Without doubt one of the most serious of all problems was that of lighting. One cannot believe that at so early a date as that of this first secular drama of Italy, the system of lighting the stage was such as to give satisfactory results. Yet it is probable that artificial lighting was provided, because it would have been extremely difficult to admit daylight in such a way as to illumine the stage without destroying much of the desirable illusion. Celler, in the first of his two volumes already quoted, tells how the "Ballet de la Reine" (1581) was lighted by torches and "lamps in the shape of little boats" so that the illumination, according to a contemporary record, was such as to shame the finest of days. But hyperbole was common then, and from Celler's second book we learn that even in the extravagant times of Louis XIV the lighting problem was an obstacle. It caused theatrical enterprises to keep chiefly to pieces which could be performed in the open air or at any rate by daylight. "The oldest representation," he says, "given in a closed hall, with artificial light and with scenery, appears to have been that of the 'Calandra,' a comedy which Balthazzar Peruzzi caused to be performed before Leo X in 1516 at the Chateau of St. Ange." Duruy de Noirville[21] says that Peruzzi revived the "ancient decorations" of the theater in this "Calandra" which "was one of the first Italian plays in music prepared for the theater. Italy never saw scenery more magnificent than that of Peruzzi." This is a matter in which Noirville cannot be called authoritative, but it is certain that the fame of the production of "Calandra" was well established. Noirville's authority for his statements was Bullart's "Academie des Sciences et d'Arts," Brussels, 1682. Whether the comedy had music or not we cannot now determine, and it is a matter of no grave importance. The interesting point is that the fame of the scenic attire of "Calandra" seems to have been well established among the early writers on the theater and that they also regarded as significant its indoor performance. The performance of Poliziano's "Orfeo," however, took place some forty years earlier than that of "Calandra," and it was without doubt in a closed hall and therefore most probably with artificial light of flambeaux and lamps.

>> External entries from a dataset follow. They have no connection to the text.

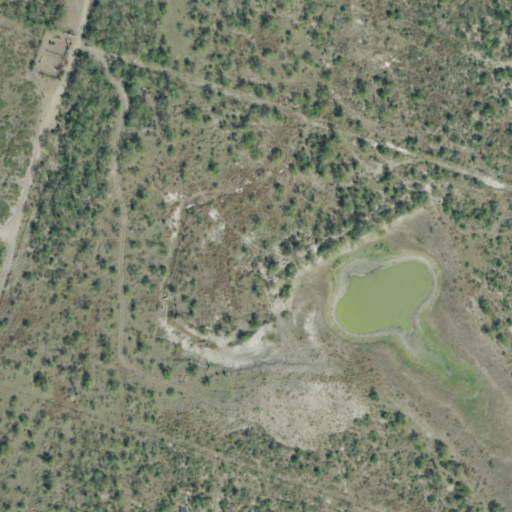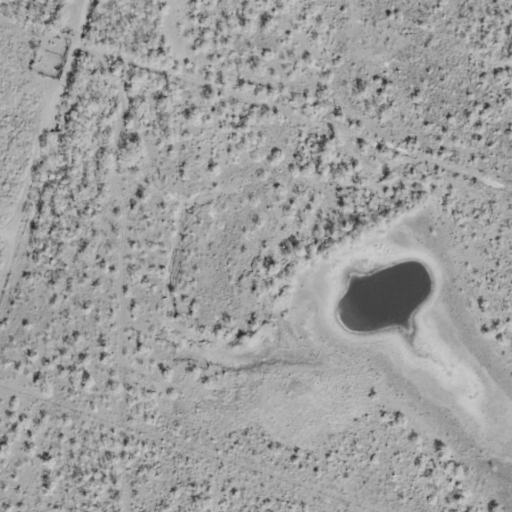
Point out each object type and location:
road: (43, 118)
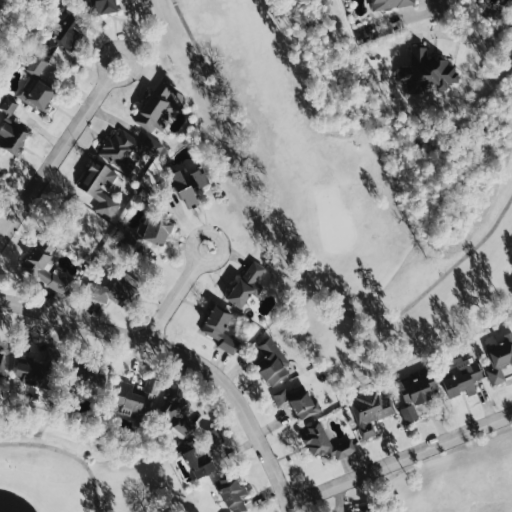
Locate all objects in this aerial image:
building: (389, 4)
building: (104, 6)
road: (437, 16)
building: (66, 32)
building: (38, 65)
building: (429, 72)
road: (121, 79)
building: (37, 92)
building: (158, 107)
building: (12, 130)
building: (129, 147)
road: (54, 158)
building: (186, 184)
building: (102, 187)
building: (158, 230)
road: (220, 257)
building: (46, 265)
building: (247, 284)
building: (115, 289)
road: (172, 303)
building: (221, 327)
road: (184, 355)
building: (501, 359)
building: (271, 360)
building: (2, 367)
building: (32, 372)
building: (92, 378)
building: (464, 378)
building: (418, 391)
building: (137, 397)
building: (299, 400)
building: (371, 410)
building: (179, 414)
building: (214, 438)
building: (326, 443)
building: (200, 461)
road: (399, 461)
building: (234, 492)
building: (360, 508)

[Footnote 21: "Histoire du Theatre de l'Opera en France depuis l'Etablissement de l'Academie Royale de Musique jusqu'a present." (Published anonymously.) Paris, 1753.]



CHAPTER VII

Character of the Music

It becomes now the duty of the author to make some examination of the music of this first lyric drama. But here we unfortunately find ourselves adrift upon a windless ocean. We are driven to the necessity of deducing our information from the results of analogical reconstruction. Nothing indeed can be more fascinating than the attempt to arrive at a comprehension of the music of Poliziano's "Orfeo." All record of it appears to be lost and the Italian savants who have given us illuminating studies of the literary structure of the work, of its environment and its performance, have hazarded scarcely a remote conjecture as to the style of its music.

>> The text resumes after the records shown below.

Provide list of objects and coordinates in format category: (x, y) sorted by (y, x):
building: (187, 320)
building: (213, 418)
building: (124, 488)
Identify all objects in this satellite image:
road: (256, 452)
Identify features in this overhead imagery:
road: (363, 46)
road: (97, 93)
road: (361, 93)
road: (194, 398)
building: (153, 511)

But we are not without a considerable amount of knowledge of the kinds of music in use at the time when this work was produced and we can therefore arrive at some idea of the nature of the lyric elements of the "Orfeo." First of all we may fairly conclude that some portions of the text were spoken. It seems, for instance, improbable that the prologue delivered by Mercury could have been set to music. If all other considerations are set aside there still remains the important fact that the hero of the play is a musical personage. He is to move the powers of hell by his impassioned song. It would, therefore, be artistically foolish to begin this new species of work with a piece of vocal solo which might rob the invocation of Orpheus of its desired effect. It is altogether probable that the prologue was spoken, and that the opening dialogue in the scene between the two shepherds was also spoken. After the lines

"Forth from thy wallet take thy pipe and we Will sing awhile beneath the leafy trees; For well my nymph is pleased with melody."

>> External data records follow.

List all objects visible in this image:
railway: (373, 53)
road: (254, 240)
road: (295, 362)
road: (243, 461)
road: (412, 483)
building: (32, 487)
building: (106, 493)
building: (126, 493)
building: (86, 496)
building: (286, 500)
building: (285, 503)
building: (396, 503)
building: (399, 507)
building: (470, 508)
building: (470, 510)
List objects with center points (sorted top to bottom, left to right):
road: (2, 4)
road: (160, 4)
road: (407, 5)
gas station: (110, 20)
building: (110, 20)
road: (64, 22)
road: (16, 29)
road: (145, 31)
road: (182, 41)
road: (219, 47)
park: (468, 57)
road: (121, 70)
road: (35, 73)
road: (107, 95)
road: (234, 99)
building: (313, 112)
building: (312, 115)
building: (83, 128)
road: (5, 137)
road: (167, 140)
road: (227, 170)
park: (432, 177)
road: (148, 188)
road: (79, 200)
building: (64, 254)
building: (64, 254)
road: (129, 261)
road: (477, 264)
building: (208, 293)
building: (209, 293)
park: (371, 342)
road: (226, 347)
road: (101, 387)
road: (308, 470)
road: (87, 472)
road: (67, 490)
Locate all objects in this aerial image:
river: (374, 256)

there follows a number which the author plainly indicates as lyric, for he calls it a canzona. Beginning with this it seems to me that we may content ourselves with inquiring into the musical character of those parts which were without doubt lyrically treated in the performance. In the early version of the poem we have a stage direction which shows that the Latin text beginning "O meos longum modulata" was sung by Orpheus. Again it is made plain by the text, as well as by the details of the ancient legend itself, that the hero sang to the accompaniment of his lyre when he was arousing the sympathies of the infernal powers. It is not certain that song was employed in the scene between him and Tisiphone. All the choruses, however, were unquestionably sung.

The propositions which must now be laid down are these: First, the choral parts of the work were in the form of the Italian frottola, and the final one may have approached more closely to the particular style of the canto carnascialesco (carnival song) and was certainly a ballata, or dance song. Second, the solo parts were constructed according to the method developed by the lutenists, who devised a manner of singing one part of a polyphonic composition and utilizing the other parts as the instrumental support. Third, there were two obligato instruments, the pipe used in the duet of the two shepherds, and the "lira" played by Orpheus. Fourth, there was probably an instrumental accompaniment, at least to the choral parts.

In regard to the choruses, then, we must bear in mind the well established characteristics of the madrigal dramas of the sixteenth century. In these works the choruses were set to music in the madrigal style and they were frequently of great beauty. But the Italian madrigal had not been well developed at the time of the production of Poliziano's "Orfeo," while the frottola was the most popular song of the people.

The frottola was a secular song, written in polyphonic style. The polyphony was simple and the aim of the composition was popularity. It is essential for us to bear in mind the fact that in the fifteenth century the cultivation of part singing was ardent and widespread. The ability to sing music written in harmonized form was not confined to the educated classes. It extended through all walks of life, and while the most elaborate compositions of the famous masters were beyond the powers of the people, the lighter and more facile pieces were readily sung.[22]

[Footnote 22: "During the fifteenth century the love of part-singing seems to have taken hold of all phases of society in the Netherlands; princes and people, corporate bodies, both lay and clerical, vying with each other in the formation of choral societies." Naumann, "History of Music," Vol. I, p. 318.

"The practice of concerted singing was not confined to the social circles of the dilettanti, but was also very popular in the army; and we have before alluded to the fact that Antoine Busnois and numerous others followed Charles the Bold into the field." Ibid., p. 320.]

The teachings and practice of the Netherlands masters spread through Europe rapidly, and some of the masters themselves went into Italy, where they became the apostles of a new artistic religion. The Netherlands musicians began early to write secular songs in a style which eventually developed into the madrigal. Frequently they took folk tunes and treated them polyphonically. Sometimes they used themes of their own invention. In time musicians of small skill, undertaking to imitate these earliest secular songs, developed the popular form called frottola. Later we find some of the famous masters cultivating this music of the people. Adrian Willaert, who settled in Venice in 1516, wrote frottole and gondola songs in frottola form. It was from such works that he advanced to the composition of the madrigal of which he was so famous a composer and which he raised to the dignity of an art work.